Originally
posted by
qzjul:
Does it need to be written out? I can understand 10^100 as a number, I don't need to write it out... in fact, writing it out would make it pointlessly unclear, as you'd have to count the zeroes heh; that can be extended to numbers like the above.
Kindof like PI
Why don't we write out PI "in full (say to i dunno 1 billion digits) every time we use it in a mth text book? because we have a BETTER representation of it (the pi symbol) that is not only more accurate, but more understandable, and less wasteful /pointless
For the axiom of infinity to be valid, I would say that it does.
Without writing out a numerical representation of the number absent from symbols or other abbreviations, determining the order of various extremely large numbers might be impossible. But if the natural numbers are an ordered set, and every natural number has a successor, then we must be able to identify successors to all numbers, and to take any set of numbers and place it in order.
We have easy algorithms for taking natural numbers and either identifying a successor, or putting them in order, but this algorithm is dependent upon using the numerical representation of that number.
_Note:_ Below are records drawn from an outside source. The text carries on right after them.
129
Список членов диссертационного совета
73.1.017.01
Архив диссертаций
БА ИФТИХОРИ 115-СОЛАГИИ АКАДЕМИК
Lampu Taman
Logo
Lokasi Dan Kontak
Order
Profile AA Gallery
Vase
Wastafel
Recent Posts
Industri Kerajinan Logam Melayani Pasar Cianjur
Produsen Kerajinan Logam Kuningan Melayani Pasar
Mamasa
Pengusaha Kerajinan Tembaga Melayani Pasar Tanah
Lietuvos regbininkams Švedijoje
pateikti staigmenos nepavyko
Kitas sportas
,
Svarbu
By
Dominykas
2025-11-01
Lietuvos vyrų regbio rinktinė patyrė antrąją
If I took two strings of 1000 4 digit numbers, and in each case, formed the nested string where if (a,b,c,d ... ) was the string, and for each formed the natural number represented by a^(b^(c^(d^( ... etc., and asked you to identify which number was smaller, would that task be possible?
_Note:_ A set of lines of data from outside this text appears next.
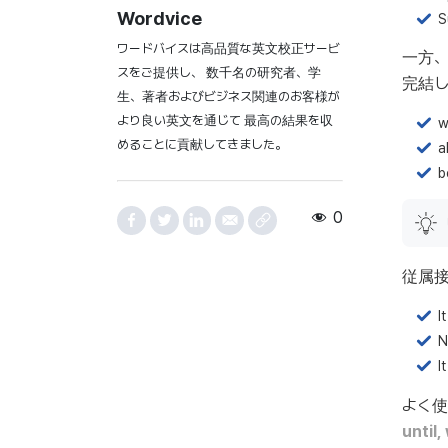
Wordvice
S
ワードバイスは高品質な英文校正サービ
一方
スをご提供し、 数千名の研究者、学
完結し
生、著者およびビジネス関連のお客様が
より良い英文を通じて 最高の結果を収
w
めることに貢献してきました。
a
b
0
従属
I
N
I
よく使
until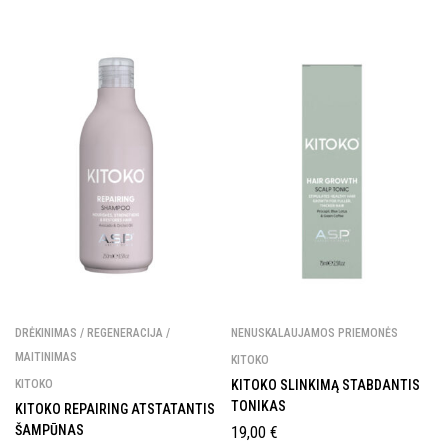
DRĖKINIMAS / REGENERACIJA /
NENUSKALAUJAMOS PRIEMONĖS
MAITINIMAS
KITOKO
KITOKO
KITOKO SLINKIMĄ STABDANTIS
TONIKAS
KITOKO REPAIRING ATSTATANTIS
ŠAMPŪNAS
19,00
€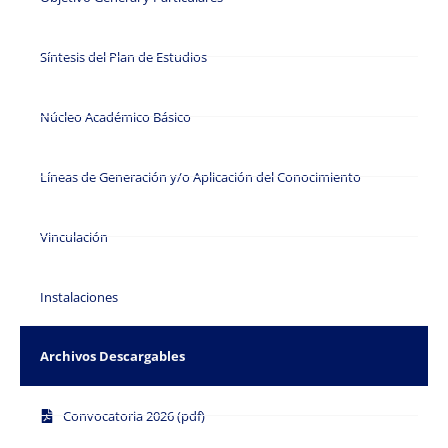
Síntesis del Plan de Estudios
Núcleo Académico Básico
Líneas de Generación y/o Aplicación del Conocimiento
Vinculación
Instalaciones
Archivos Descargables
Convocatoria 2026 (pdf)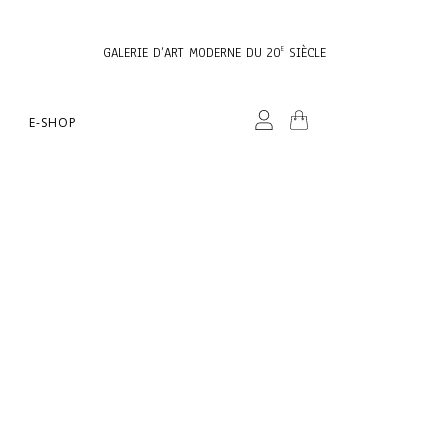
GALERIE D’ART MODERNE DU 20
SIÈCLE
E
E-SHOP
If it is not possible, that would mean that we've identified a set of two natural numbers for which the Well Ordering Principle is not demonstrable.
In the opinion of some mathematicians, the Well Ordering Principle would still hold, it would just be undemonstrable. In the opinion of an intuitionist, the inability to demonstrate which of the two numbers is smaller means that the Well Ordering Principle did not hold, because it is impossible to identify the smallest element of the set.